• [TRY IT] May I have the lines from the one containing "right knee: (55, 137)" to the end of the entries, returned exactly and with nothing else?

Items listed in a dataset
§
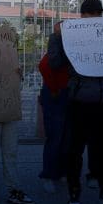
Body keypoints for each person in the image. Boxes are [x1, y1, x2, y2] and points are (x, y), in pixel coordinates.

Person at [48, 0, 103, 204]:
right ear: (84, 16)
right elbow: (54, 63)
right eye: (94, 13)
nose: (98, 17)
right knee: (75, 150)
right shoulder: (70, 36)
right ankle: (74, 191)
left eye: (100, 13)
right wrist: (56, 37)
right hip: (79, 102)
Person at [37, 53, 70, 193]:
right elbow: (43, 66)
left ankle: (60, 172)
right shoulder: (58, 45)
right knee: (55, 137)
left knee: (65, 137)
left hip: (64, 94)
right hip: (56, 95)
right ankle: (49, 175)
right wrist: (54, 88)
§
• [WRITTEN ANSWER]
right knee: (55, 137)
left knee: (65, 137)
left hip: (64, 94)
right hip: (56, 95)
right ankle: (49, 175)
right wrist: (54, 88)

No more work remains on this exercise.